By Drs Elsa Lee & Richard Irvine

Location: Village in the Broads

Project Title: Walking and Talking with Children in rural East Anglia

Project Description: An essay of a walk through a village in the Broads guided by local school children

Collector: Drs Richard Irvine & Elsa Lee

Collection Date: December 2016

Collection Details: Data collected through walking and talking with children as guides through their familiar places. The account of the walk is compiled from a collection of field notes of observations and audio recordings of conversations during the walks

Down School Hill, we go past the “waste” field “where plants grow”; the children don't know much about it, they don't go in there because it's closed off, though I’m told that some older kids do go in there.

Turn onto New Road; there's a “bungee bush” on the corner; “I play here, we crawl into it like dens." Why is it the bungee bush? “yeah if you go over it if you jump up and down it throws you up and down.” A boy adds, “we hide out there,” before another girls joins in. “Yeah, I used to jump on it and say bungee bush, bungee bush.”

We pass by the school field: “no-one else can go there”; they don't play there outside of schooltime because it's locked. There's a general sense that it's not seen as a particularly safe place.

Crossing over the farm, several of the children bounce into the mud, shouting “Muddy Puddles!” One boy who crosses this way to get to school tells me, “Careful, cos there's lots of moles here”, and says that in the winter the path is icy and you can even skid along. Another girl walks dogs here, and says that people cross here to go to the school in one direction and the pub in the other. I ask what grows on this field. One boy says “Looks like carrots”; another girl says “wheat”, and the Teaching Assistant agrees with her, but this is disputed by other children: “I've seen beet here, and carrots”. Asking what they think the place where we’re standing will be like in 100 years, they tell me that houses will be built on the field “to make use of the land”.

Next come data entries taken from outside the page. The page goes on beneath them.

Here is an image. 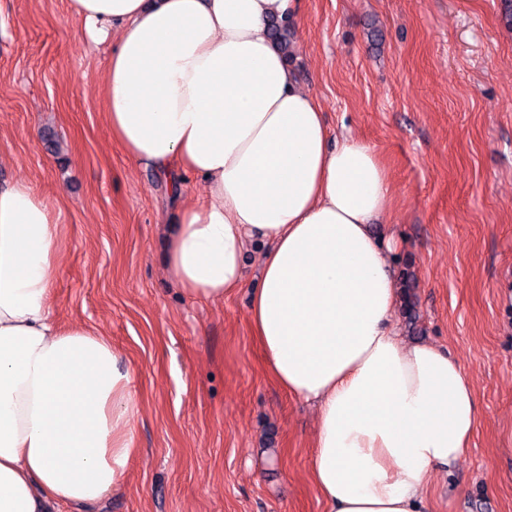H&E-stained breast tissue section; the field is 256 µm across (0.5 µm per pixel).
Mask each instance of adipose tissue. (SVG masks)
Masks as SVG:
<instances>
[{"label":"adipose tissue","mask_w":512,"mask_h":512,"mask_svg":"<svg viewBox=\"0 0 512 512\" xmlns=\"http://www.w3.org/2000/svg\"><path fill=\"white\" fill-rule=\"evenodd\" d=\"M296 0H70L112 43L105 121L133 160L175 168L183 204L164 265L191 299L244 281L263 248L249 323L272 382L317 410L313 483L328 512H430L427 476L450 468L479 421L469 374L391 319V241L373 225L390 196L374 149L331 142L314 96L269 35ZM59 199L0 186V512L90 508L124 481L139 411L132 371L50 306Z\"/></svg>","instance_id":"adipose-tissue-1"}]
</instances>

We cross the bridge over the railway line. One girl tells me “it's spooky on the train, you can see the water and it feels like you're going to go over the side”. We are heading towards the park. A boy tells me very definitively that the park hasn't been played on for 14 days. “I've been sitting in the village hall and haven't seen anyone there.” Several of the children ask if they can go through the “secret gate” to the park, and lead the group that way.

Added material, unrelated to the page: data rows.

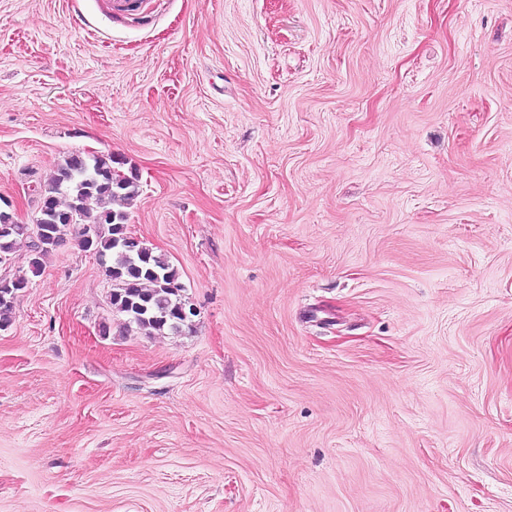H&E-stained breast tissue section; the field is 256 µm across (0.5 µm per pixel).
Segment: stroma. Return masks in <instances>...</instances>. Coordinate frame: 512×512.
I'll list each match as a JSON object with an SVG mask.
<instances>
[{
    "instance_id": "obj_1",
    "label": "stroma",
    "mask_w": 512,
    "mask_h": 512,
    "mask_svg": "<svg viewBox=\"0 0 512 512\" xmlns=\"http://www.w3.org/2000/svg\"><path fill=\"white\" fill-rule=\"evenodd\" d=\"M189 329L74 235L0 330V512H512V0H0V196L67 155Z\"/></svg>"
}]
</instances>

The pile of wood for a bonfire is still here from November; it was too windy to light it on Guy Fawkes, so it's just remained there. One girl knows about pear and apple trees here, and picks the fruit in the summer. Another tells me they pick blackberries here.

Crossing the farm again on route to the Riverside road, several comment on the smell “If you sniff the air you can smell cow manure”; but one girl says it doesn’t matter: “I'm used to the smell”.

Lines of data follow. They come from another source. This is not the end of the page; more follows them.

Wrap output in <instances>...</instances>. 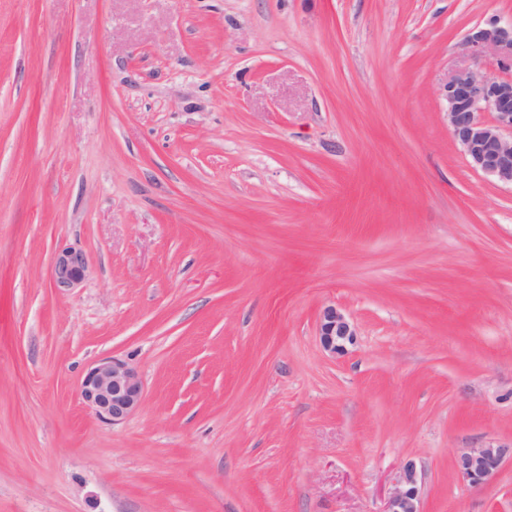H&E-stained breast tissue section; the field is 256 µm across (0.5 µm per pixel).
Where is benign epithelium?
Returning a JSON list of instances; mask_svg holds the SVG:
<instances>
[{"mask_svg":"<svg viewBox=\"0 0 512 512\" xmlns=\"http://www.w3.org/2000/svg\"><path fill=\"white\" fill-rule=\"evenodd\" d=\"M464 46L474 65L456 70L442 95L447 102L448 131L462 148L470 166L503 184L512 185V19L490 18L472 28ZM493 115L490 121L482 114ZM89 269L87 254L75 247L57 250L51 261V280L59 291L77 287ZM319 342L331 356L343 355L357 336L355 324L340 308L323 307ZM83 404L109 424L126 420L142 405L143 381L128 363L117 358L96 362L78 385ZM512 448H466L455 457L459 477L474 487L494 478ZM422 480L409 460L394 478L384 512H422Z\"/></svg>","mask_w":512,"mask_h":512,"instance_id":"7a95c632","label":"benign epithelium"}]
</instances>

We pass by the war memorial, where the children tell me they come on the 11th November. By the memorial there is a bank; one girl tells me that she climbed up there once and fell in the nettles and brambles, then starts to explain that time team had come here and excavated planes that had been shot down.

“You might want to be careful at the river because of the dead duck” - somebody had seen a dead duck there recently, and the body had apparently remained there for “weeks” - though it turned out that it wasn't there now.

Water is bubbling up from a crack in the road, and one boy thinks its coming up from the river. “I think it might flood” - he points out that they've got the flood gates up now “to keep the water out”.

We stand for the sensory exercise: the children note a couple of sounds: “I thought I heard a cormorant, and I see one so it must have been that”; “A sound like a small bell” (the children then worked out that this sound must have been the clinking of ropes on masts)

I ask what will be different here in 100 years: The children think there will be fewer boats, and that the river will change and widen. As a result, the reeds on the other side won't be there, and there'll be different kinds of birds. Also, somebody might build a bridge, and there’ll be houses close to the river. I ask whether this is because the river will get wider, or whether they mean more houses will be built; they answer “both”.

There's a lot of enthusiasm for going up Middle Hill (which wasn't planned on our route), so we do; it turns out that this is the street where several of them live, or have relations who live here, and there’s a strong sense of how important family is to the geography of Broads VillageB.

Finally, we pass by the chipshop, which one girl says she “goes to every day, and there is a dog there that comes to say hello he is always hungry”.